Há um tempo que a vida sugere (ou melhor, escancara) a necessidade de fazermos uma repactuação das dívidas com o universo. E isso inclui os acertos de contas que temos de fazer com nós mesmos. Sabe aqueles momentos em que começamos a examinar o que poderíamos ter feito diferente em circunstâncias mais favoráveis?
Os bobos, às vezes, reduzem esse mergulho. Classificam, de forma simplória, apenas o resultado da análise de atos pregressos: arrependimento, culpa, mágoa, certeza, dever cumprido, "faria de novo" e por aí vai. Procuram palavras e expressões para denominar sentimentos que vêm com esse exercício de autoconhecimento. Gosto de interpretar como oportunidade.
Olhar para o passado e mesmo para o presente, entender o que cada coisinha significou, se perdoar e fazer o que for preciso para deixar que nossos atos ocupem seus devidos lugares de importância e desimportância. Algumas vezes essa reflexão exige pensar "o que eu posso fazer para consertar isso aqui?" ou "como faz para parar de doer?".
Vou dar um exemplo pessoal e difícil de ser compartilhado. Eu considero o maior de todos os erros da minha vida ter ido a Goiânia, em um mês seco de setembro como este, para fazer um aborto. Tinha 20 e poucos anos, morava sozinha, ganhava o meu dinheiro. O pai da criança me pediu para não seguir em frente, esteve comigo todo tempo. Ainda assim, eu achei que, naquele momento, era o que precisava ser feito.

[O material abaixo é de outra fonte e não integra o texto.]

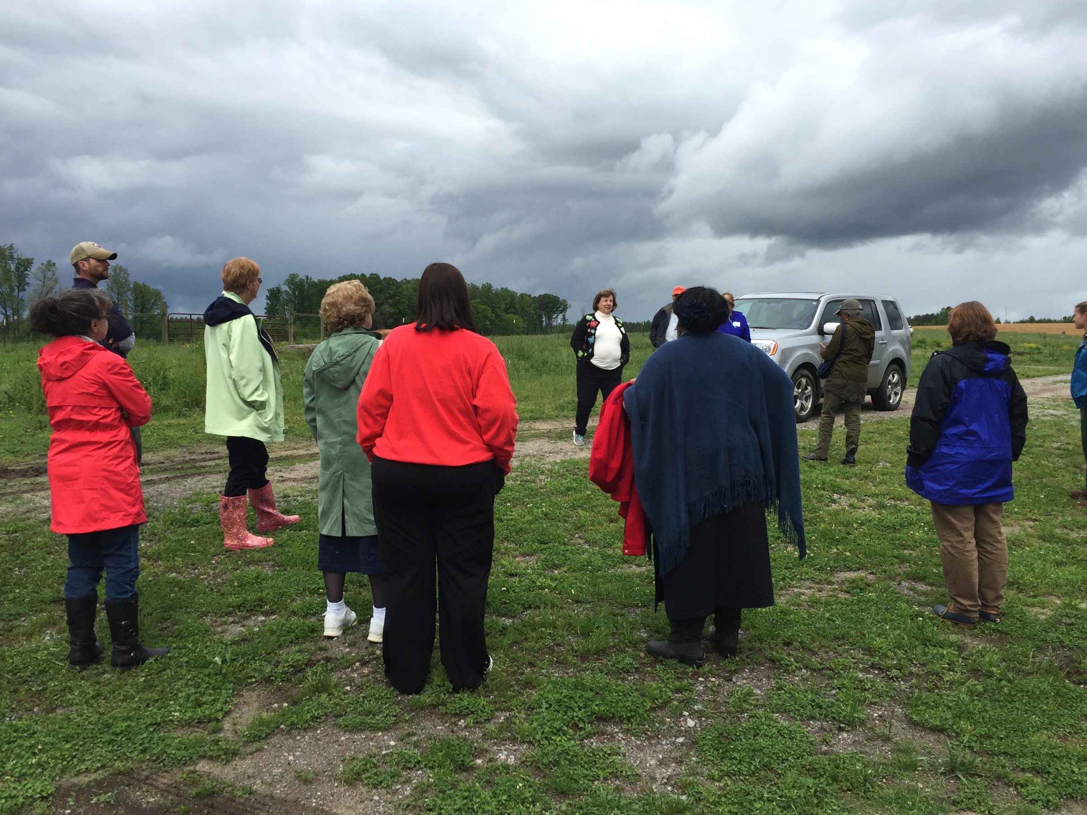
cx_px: 565
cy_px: 390
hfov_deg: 58.3
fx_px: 973
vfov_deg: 45.4
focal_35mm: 31
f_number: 2.2
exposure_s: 1/1883
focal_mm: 4.15
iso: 32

Hoje, quando me viro do avesso nos meus exercícios de revisão da vida, sinto a enorme necessidade de admitir publicamente que foi um erro. Confesso que o que me impediu de fazê-lo até hoje foi a possibilidade dessa confissão ser mal interpretada e confundida com um discurso contrário ao direito das mulheres sobre o próprio corpo, ao aborto legal e à continuidade de políticas públicas que tratem o aborto como uma questão de saúde pública. É o que defendo e o que entendo como o certo a ser feito.
Minha confissão nada tem a ver com religião e em nada compactua com discursos toscos de políticos oportunistas e reacionários, nem fanáticos de qualquer tipo. Tem a ver com o direito de escolha e o direito supremo à revisão dos nossos atos. Falar abertamente sobre minha escolha individual e a consciência que hoje tenho sobre a minha decisão é uma forma de reconhecimento e libertação.

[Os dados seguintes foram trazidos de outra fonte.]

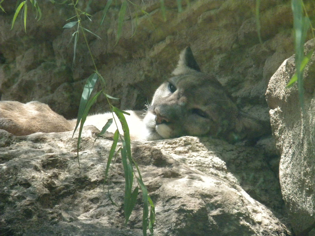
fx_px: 2366
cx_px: 158
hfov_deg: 7.6
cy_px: 118
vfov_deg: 5.7
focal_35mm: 260
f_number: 5.3
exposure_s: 1/296
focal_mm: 46.2
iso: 543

Tenho esperança de que liberte também o anjo que ainda ficou morando aqui dentro e dê a ele outro destino que não seja uma gaiola no meu peito. Ao longo dos anos, eu passei a senti-lo perto demais; o batizei com o nome de Ariel, meu anjo, passei a amá-lo incondicionalmente, como a meus outros filhos. Ariel Dubeux Guedes tem me ensinado, intimamente, a não me torturar. Obrigada, meu filho! Voe, livremente, em paz e na luz. Sua missão foi cumprida.
Escrevi esse artigo ainda sob o sol escaldante, o ar irrespirável e o tempo seco de mais um setembro tortuoso. Enquanto o fogo ardia na mata, eu pensava que talvez precisasse de um abafador para as dores da alma também. Decidi soltar esse grito de dor. De alguma forma, me liberto.

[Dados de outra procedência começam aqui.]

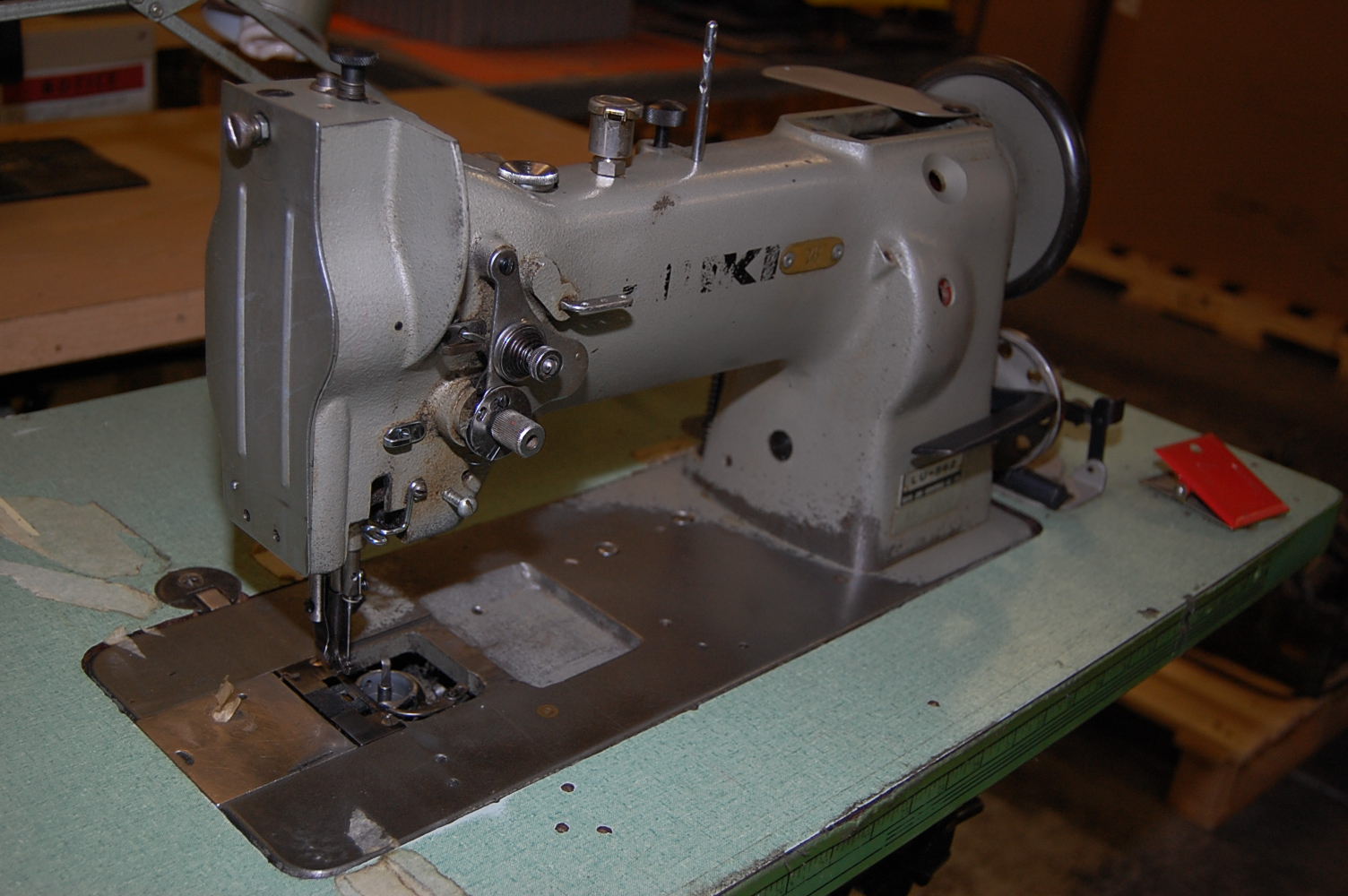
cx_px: 674
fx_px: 1459
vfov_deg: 34.1
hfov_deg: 49.6
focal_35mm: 39
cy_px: 448
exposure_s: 1/60
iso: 400
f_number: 4.2
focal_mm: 26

Enquanto as florestas ardem Brasil adentro, governos brigando, num blablablá insuportável, provando que a fogueira de vaidades às vezes é maior que o fogo que destrói florestas, eu penso o que faz da nossa realidade algo insalubre. Parte disso está dentro de nós; parte está fora.
A negação em enxergar o quanto estamos errando atrasa esse nosso acerto de contas com o universo. O fogo devorou muita vida na natureza e entristeceu muita gente pelo que realmente importa: os animais, as plantas, a herança de destruição. Isso importa.
Uma amiga me contou da casinha em reforma de sua sobrinha atingida pelo fogo. Isso também importa. Política passa; economia passa; crise passa. Mas tem coisas que ficam. E não precisamos arder em chamas durante longos anos para entender tudo o que importa, seja fora de nós, seja dentro. Quando o próximo setembro chegar, talvez eu já não sinta aquela dor silenciosa, agora compartilhada. Espero também que o ar esteja mais puro. A gente aprende todo dia com o universo. Precisamos ouvi-lo mais.